- [Fragmento para leer]:

***

El presidente colombiano, Juan Manuel Santos, y el líder de la guerrilla de las FARC, Rodrigo Londoño, firmaron el jueves un acuerdo de paz revisado pero que excluye cambios demandados por la oposición política, luego de que el pacto original fue rechazado en un plebiscito.
El acto entre Santos y Londoño, alias “Timochenko”, número uno de las Fuerzas Armadas Revolucionarias de Colombia (FARC), marca el comienzo de una cuenta regresiva para que unos 7.000 guerrilleros dejen las armas en un plazo máximo de seis meses y conformen un partido político.
Durante la ceremonia, Santos y “Timochenko” se estrecharon de nuevo la mano, una señal del nuevo camino que empieza a recorrer el país después de 52 años de confrontación que dejó 220.000 muertos, millones de desplazados y limitó el potencial de la cuarta economía de América Latina.
El pacto será enviado por Santos al Congreso para que sea refrendado y luego comience su implementación. El acuerdo original que se firmó hace dos meses fue rechazado por los colombianos en una consulta en octubre, lo que obligó a Santos a abrir una nueva fase de negociación con la guerrilla y a buscar consensos con la oposición política que no quedó satisfecha.
Sin embargo, la firma del acuerdo con las FARC no garantiza el fin de la violencia en Colombia. Las conversaciones de paz con el Ejército de Liberación Nacional están estancadas, mientras el Gobierno combate a bandas dedicadas al narcotráfico integradas por ex paramilitares de ultraderecha.

***

- [Datos proporcionados]:
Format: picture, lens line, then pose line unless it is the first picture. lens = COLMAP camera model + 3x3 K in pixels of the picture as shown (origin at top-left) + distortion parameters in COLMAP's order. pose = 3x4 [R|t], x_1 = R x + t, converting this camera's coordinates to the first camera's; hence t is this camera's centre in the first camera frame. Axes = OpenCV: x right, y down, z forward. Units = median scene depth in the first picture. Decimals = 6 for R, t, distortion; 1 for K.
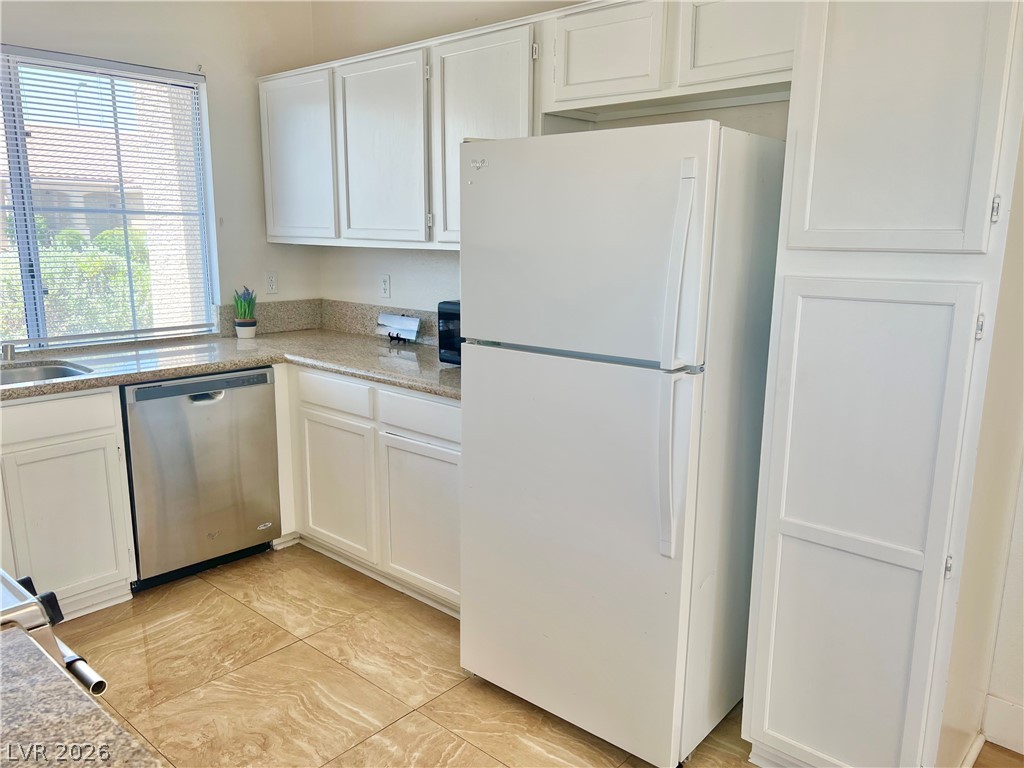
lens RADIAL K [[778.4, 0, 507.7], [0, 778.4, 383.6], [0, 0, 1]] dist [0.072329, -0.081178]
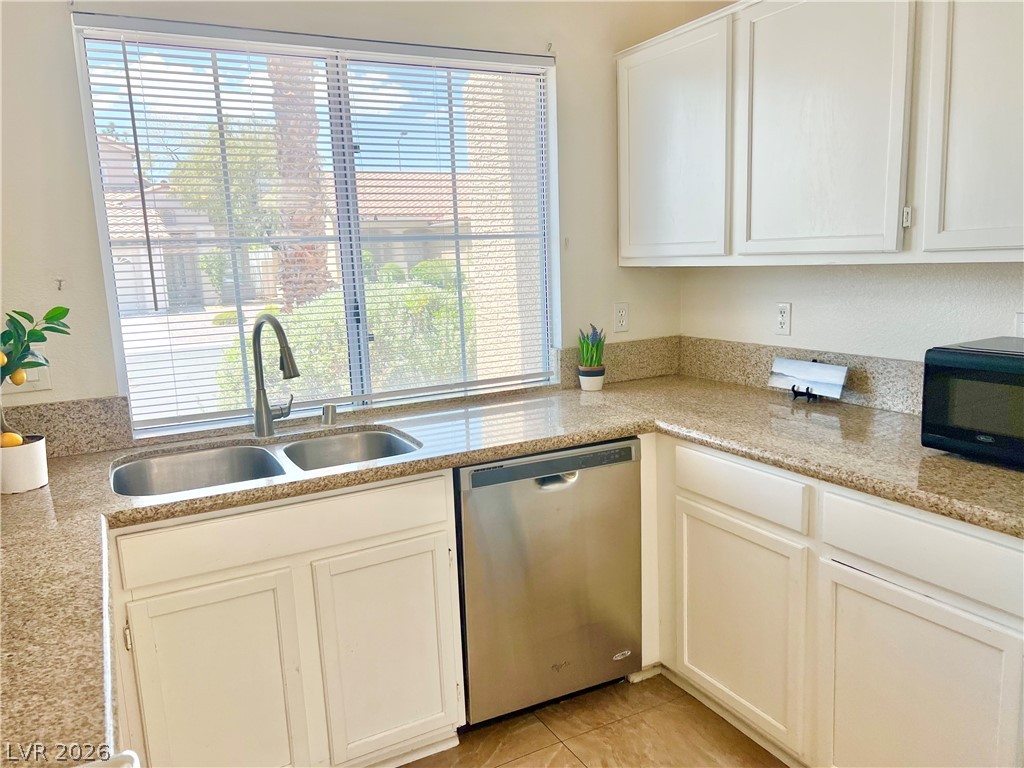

***

- [Tarea 1]: Traduce al inglés esta oración del texto sobre el acuerdo de paz: "Sin embargo, la firma del acuerdo con las FARC no garantiza el fin de la violencia en Colombia."
- [Tarea 2]: Modifica el pasaje del texto sobre el acuerdo de paz que empieza con "El pacto será" y sigue hasta "no quedó satisfecha.", poniendo "Senado" en lugar de "Congreso".
- [Tarea 3]: Según el texto sobre el acuerdo de paz, ¿en qué plazo máximo deben dejar las armas los guerrilleros?

- [Tu respuesta 1]: However, the signing of the agreement with the FARC does not guarantee the end of violence in Colombia.

- [Tu respuesta 2]:
El pacto será enviado por Santos al Senado para que sea refrendado y luego comience su implementación. El acuerdo original que se firmó hace dos meses fue rechazado por los colombianos en una consulta en octubre, lo que obligó a Santos a abrir una nueva fase de negociación con la guerrilla y a buscar consensos con la oposición política que no quedó satisfecha.

- [Tu respuesta 3]: En un plazo máximo de seis meses.